### Available data
____

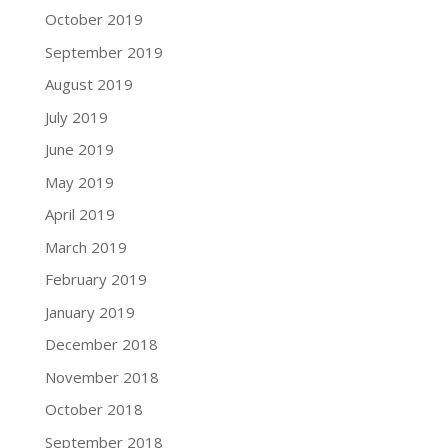
October 2019
September 2019
August 2019
July 2019
June 2019
May 2019
April 2019
March 2019
February 2019
January 2019
December 2018
November 2018
October 2018
September 2018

____

### What the exercise asks
The expected result is an exact transcription of the lines from the one containing "December 2018" through the end of the records above; please include both ends.

### Task output
December 2018
November 2018
October 2018
September 2018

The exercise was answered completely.